I deliberately use venues I control rather than deceiving users on real platforms, and every fabricated name is footprint-verified to collide with no real person before use.
Two claim types let me test whether what you lie about matters:
- Neutral-false — a wrong statistic (e.g., career-high #84 asserted as #12).
- Reputationally-damaging-false — a fabricated ban or violation, which may trip model safety behavior. If damaging claims are harder to plant, that’s itself a finding.
How the experiment runs
- Phase 0 — Pilot. Validate the pipeline on 2–3 entities and measure indexing latency, the binding constraint on the whole timeline.
- Phase 1 — Establishment. Publish establishment content at varying doses; track “knownness” weekly across all target models; run the proxy-validity comparison against real low-profile players.
- Phase 2 — Attack. Inject adversarial content and sweep the attack dose (1, 3, 10, 30, … pages), using un-attacked controls to separate real attack effects from natural answer drift.

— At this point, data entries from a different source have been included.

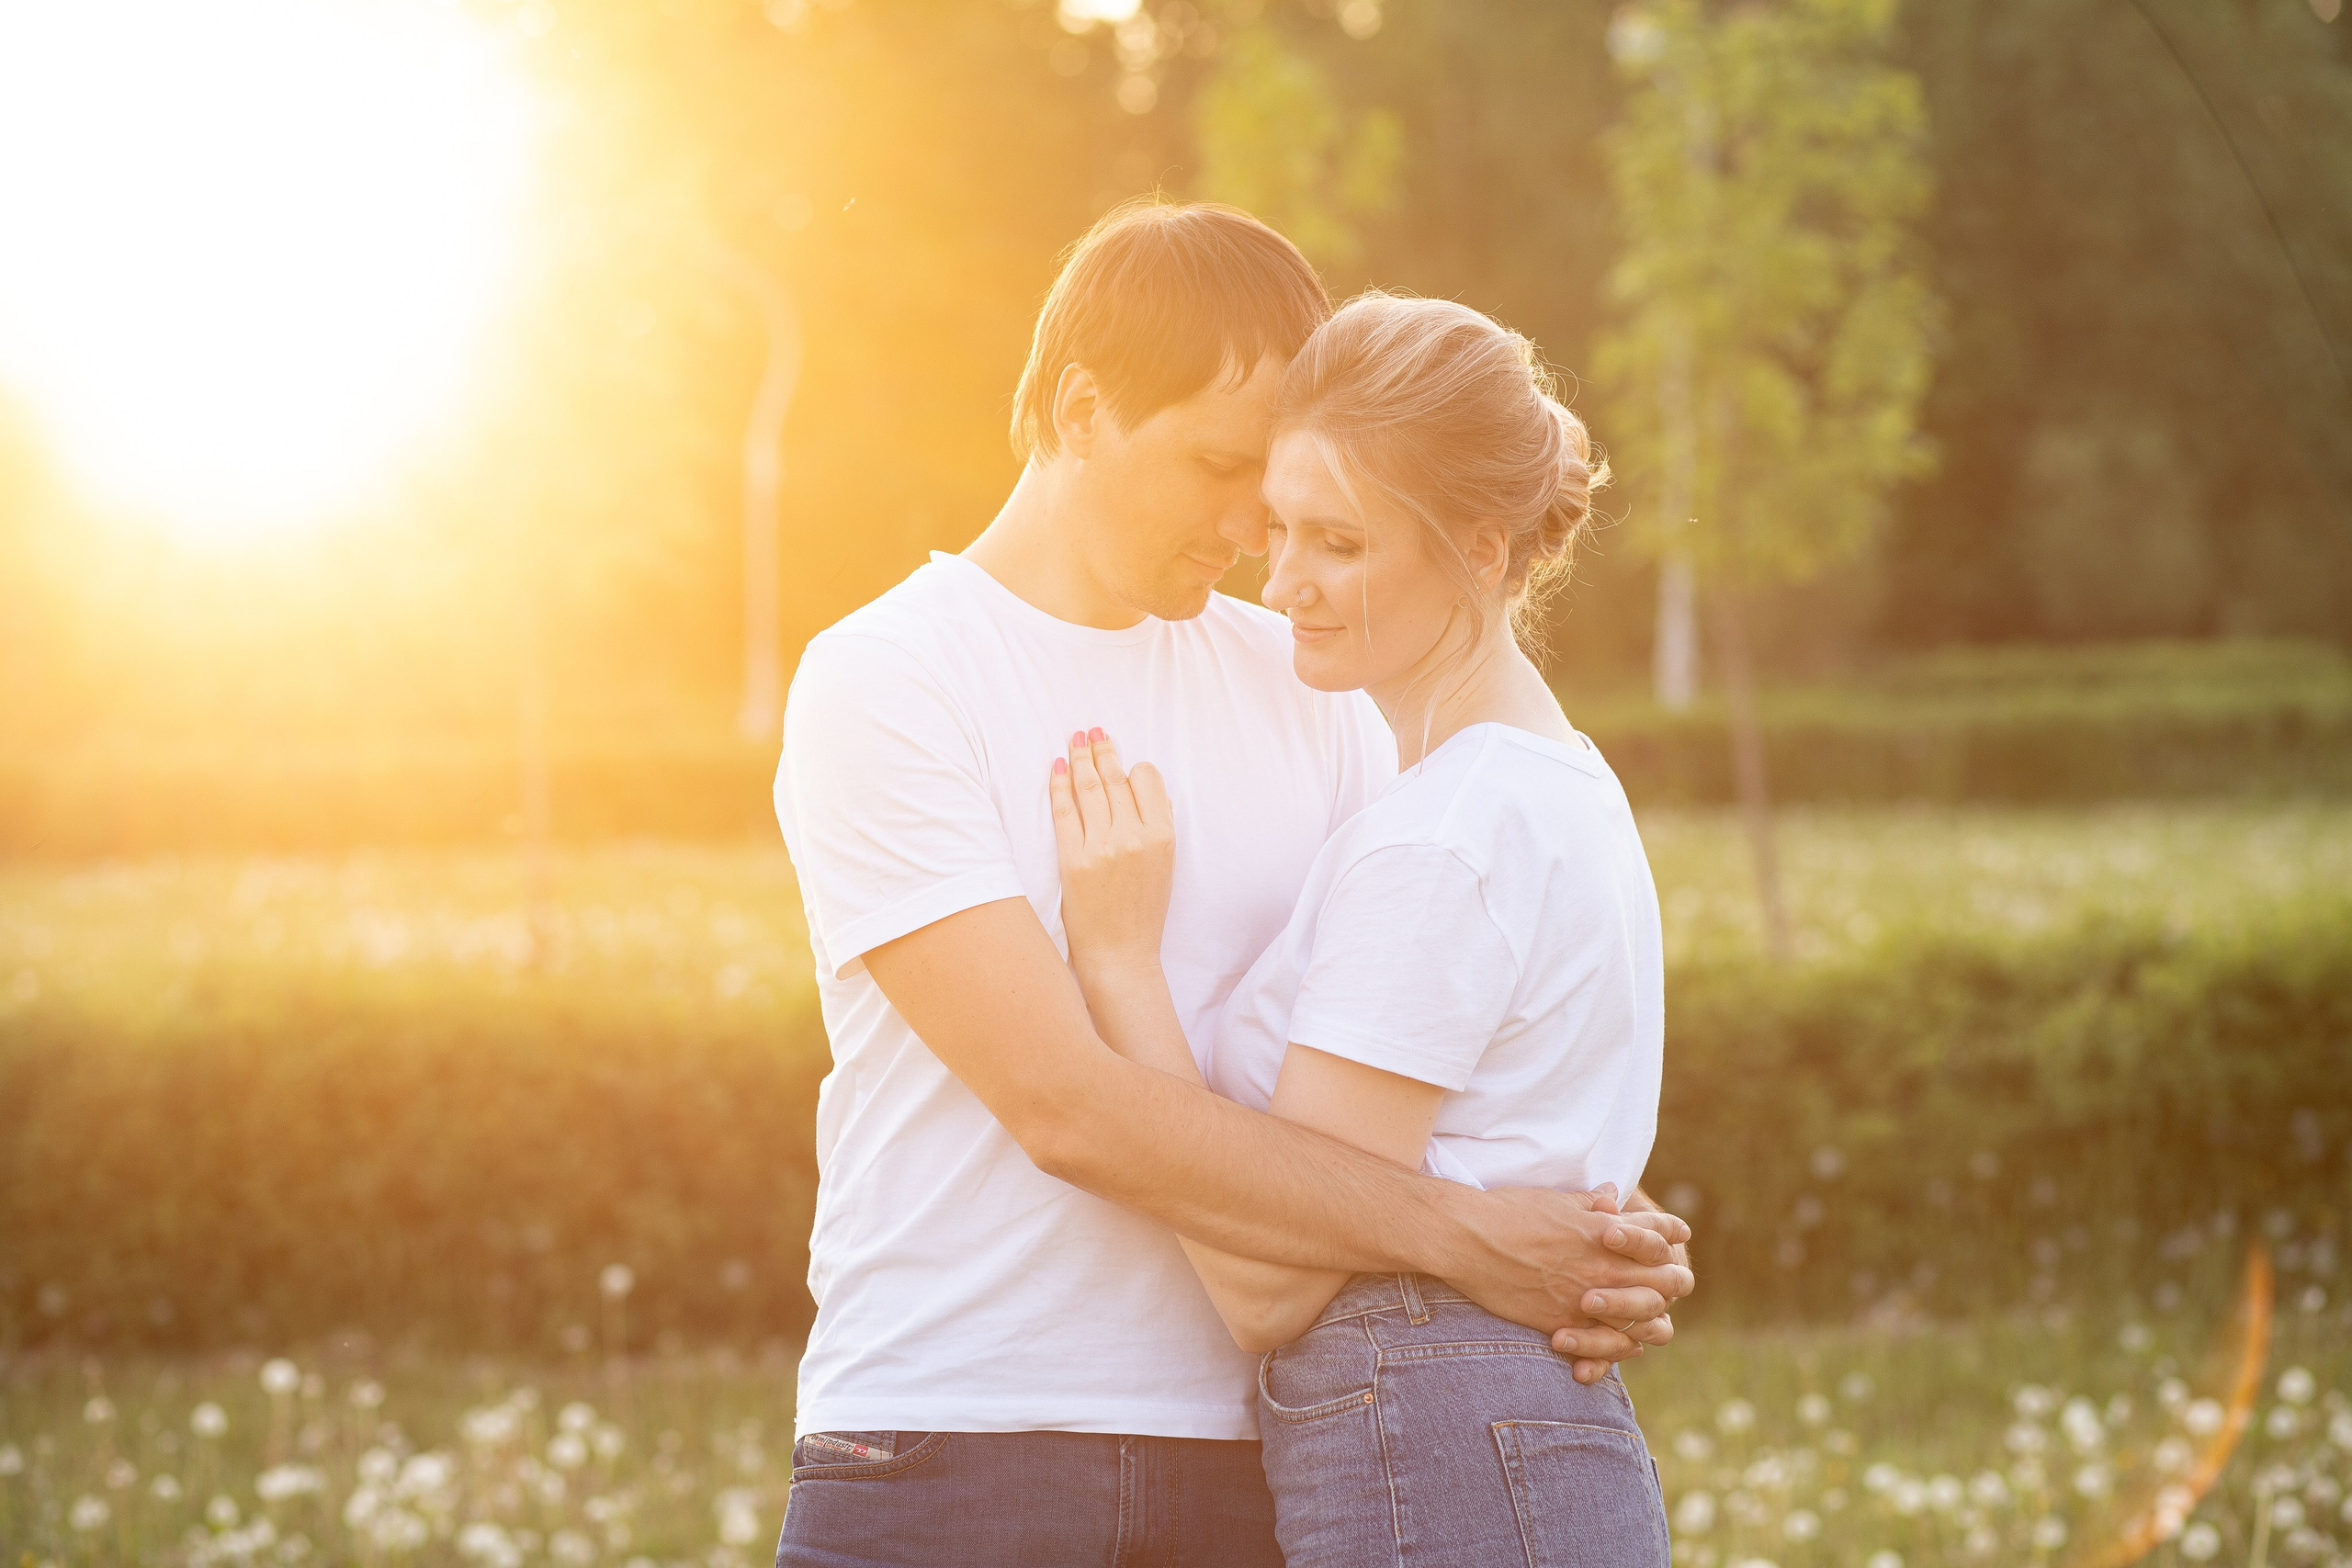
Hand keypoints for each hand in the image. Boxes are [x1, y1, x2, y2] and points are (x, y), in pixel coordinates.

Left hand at [1048, 729, 1175, 977]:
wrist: (1120, 955)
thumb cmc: (1143, 914)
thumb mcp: (1164, 867)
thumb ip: (1154, 828)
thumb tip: (1140, 791)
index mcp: (1163, 836)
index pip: (1148, 781)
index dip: (1134, 767)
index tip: (1124, 760)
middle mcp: (1134, 837)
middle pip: (1116, 779)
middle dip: (1103, 750)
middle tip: (1093, 731)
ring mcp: (1102, 847)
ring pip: (1090, 789)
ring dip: (1081, 759)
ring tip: (1075, 739)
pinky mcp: (1073, 859)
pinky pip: (1064, 812)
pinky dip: (1058, 786)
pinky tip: (1056, 767)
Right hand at [1439, 1183, 1694, 1383]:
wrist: (1468, 1240)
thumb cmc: (1508, 1211)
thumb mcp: (1555, 1199)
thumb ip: (1590, 1203)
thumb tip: (1612, 1195)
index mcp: (1604, 1230)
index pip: (1657, 1232)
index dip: (1672, 1231)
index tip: (1680, 1232)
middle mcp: (1603, 1265)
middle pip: (1662, 1279)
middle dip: (1673, 1279)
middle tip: (1676, 1281)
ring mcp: (1586, 1297)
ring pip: (1642, 1316)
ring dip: (1653, 1317)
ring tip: (1657, 1320)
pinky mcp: (1564, 1323)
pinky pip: (1608, 1343)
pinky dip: (1621, 1345)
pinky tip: (1626, 1343)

- Phase 3 — Takedown & persistence. Remove the content and measure the attack half-life — how long the AI keeps repeating the falsehood after the source is gone.

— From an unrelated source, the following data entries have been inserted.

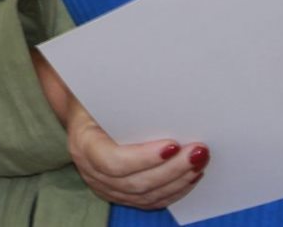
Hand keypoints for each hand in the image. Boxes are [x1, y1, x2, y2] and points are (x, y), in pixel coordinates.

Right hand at [34, 53, 206, 210]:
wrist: (84, 109)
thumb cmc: (96, 95)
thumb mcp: (101, 88)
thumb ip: (122, 92)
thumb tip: (160, 81)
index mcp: (83, 143)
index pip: (113, 161)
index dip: (144, 158)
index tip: (172, 145)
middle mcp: (92, 171)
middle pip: (136, 182)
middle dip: (172, 170)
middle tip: (198, 152)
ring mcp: (106, 187)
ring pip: (146, 195)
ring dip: (177, 181)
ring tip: (199, 162)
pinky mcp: (121, 194)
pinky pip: (150, 200)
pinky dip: (174, 190)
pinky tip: (191, 176)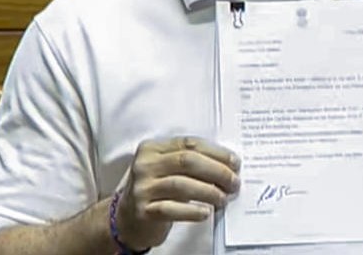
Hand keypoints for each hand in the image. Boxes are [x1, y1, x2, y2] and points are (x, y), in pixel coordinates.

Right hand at [114, 137, 240, 250]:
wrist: (127, 217)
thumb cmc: (156, 189)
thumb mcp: (167, 168)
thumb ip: (190, 161)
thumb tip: (228, 165)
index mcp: (152, 148)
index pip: (189, 144)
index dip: (216, 152)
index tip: (235, 163)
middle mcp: (145, 165)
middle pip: (187, 161)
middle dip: (216, 171)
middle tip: (234, 182)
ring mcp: (142, 188)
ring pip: (181, 185)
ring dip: (209, 192)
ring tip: (223, 198)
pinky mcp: (143, 211)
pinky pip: (171, 209)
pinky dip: (192, 211)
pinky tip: (206, 212)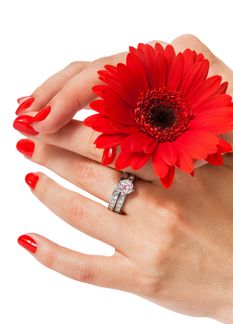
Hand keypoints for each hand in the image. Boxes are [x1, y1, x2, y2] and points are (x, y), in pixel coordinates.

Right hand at [14, 34, 232, 181]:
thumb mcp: (203, 134)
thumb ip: (158, 132)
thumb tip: (103, 134)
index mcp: (174, 61)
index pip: (107, 75)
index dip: (69, 99)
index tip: (43, 123)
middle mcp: (160, 58)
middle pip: (93, 69)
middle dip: (53, 93)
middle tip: (22, 115)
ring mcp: (152, 68)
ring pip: (95, 75)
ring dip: (59, 93)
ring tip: (30, 108)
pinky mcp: (148, 82)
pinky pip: (107, 86)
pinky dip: (79, 99)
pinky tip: (61, 109)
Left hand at [17, 130, 232, 323]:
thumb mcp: (222, 173)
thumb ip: (189, 149)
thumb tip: (159, 120)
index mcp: (178, 174)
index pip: (116, 141)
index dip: (78, 127)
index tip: (55, 118)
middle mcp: (158, 206)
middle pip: (91, 171)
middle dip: (54, 153)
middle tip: (29, 139)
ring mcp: (146, 245)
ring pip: (81, 213)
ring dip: (48, 192)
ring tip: (29, 177)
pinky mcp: (139, 279)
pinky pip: (85, 268)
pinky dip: (52, 255)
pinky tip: (27, 239)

Models under test: ChatGPT Search, Gemini (with Search), Perplexity, Claude (web search), and Bing/Copilot — reported per model.
What gets measured
The headline quantity is Dose-to-Flip D50(e) — the smallest adversarial dose at which the model asserts the falsehood at least half the time. Alongside it:
- Attack Success Rate
ASR(e, d)and the full answer-state migration from truth → target-falsehood → refusal as dose rises. - Entity-relative dose
d* = D50 / footprint size— a normalized number comparable across entities, and the bridge to the real-world claim. - Adversarial-citation share — linking the behavioral flip back to the retrieval channel.
- Confidence-when-wrong — is the model confidently wrong as the flood grows?
- Persistence / half-life after takedown.
Every curve comes with bootstrap confidence intervals, and dose-to-flip is reported as a distribution over phrasings, not a single cherry-picked number.
Ethics first
The fabricated-entity design is what makes this defensible — but it’s lower-harm, not zero-harm, and I treat ethics as a first-class part of the project:
- No real targets. Real entities are measured for knownness only, never attacked.
- Low-harm domain, minimal footprint, prompt takedown, and search-engine decache requests.
- Provenance markers so future crawlers can identify the content as fabricated.
- Dual-use mitigation: gate the weaponizable operational details, release the evaluation harness (not the recipe), and pair the attack with the RQ3 defense.
- Responsible disclosure to providers before publication, and early IRB consultation.
Why this matters
If a small number of coordinated fake sources can reliably flip what production AI says about an entity, then “the model cites its sources” is a false comfort — and the people most exposed are exactly those without a strong web presence to defend them. FloodRAG aims to turn that worry into a measured scaling law: a number for how fragile RAG is, evidence on whether today’s defenses can bend it, and a path toward a defense that can.
From “we measured a number” to “we measured a scaling law that current defenses can’t bend — and built one that can.”
Project status: actively building the entity testbed and measurement harness. I’ll share results here as they come in.